» YOUR GOAL: When you write out the listing, keep every word as it stands and drop the pictures.

» DATA FOR THIS EXERCISE:
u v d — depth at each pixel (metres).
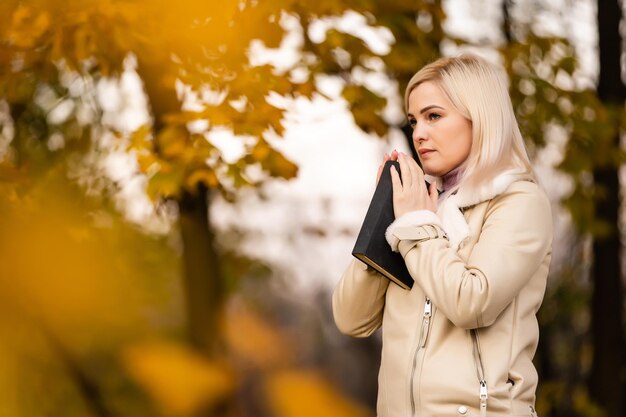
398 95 5.49
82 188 5.32
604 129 5.98
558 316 9.48
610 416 7.30
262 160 4.38
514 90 5.70
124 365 8.07
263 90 4.21
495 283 2.37
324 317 14.02
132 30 4.11
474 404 2.41
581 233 6.99
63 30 4.29
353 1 4.67
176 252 8.62
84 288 5.67
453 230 2.52
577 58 6.08
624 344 7.75
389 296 2.67
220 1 4.04
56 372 7.86
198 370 5.58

» OUTPUT FOR THIS EXERCISE:
u v d — depth at each pixel (metres).
398 95 5.49
82 188 5.32
604 129 5.98
558 316 9.48
610 416 7.30
262 160 4.38
514 90 5.70
124 365 8.07
263 90 4.21
495 283 2.37
324 317 14.02
132 30 4.11
474 404 2.41
581 233 6.99
63 30 4.29
353 1 4.67
176 252 8.62
84 288 5.67
453 230 2.52
577 58 6.08
624 344 7.75
389 296 2.67
220 1 4.04
56 372 7.86
198 370 5.58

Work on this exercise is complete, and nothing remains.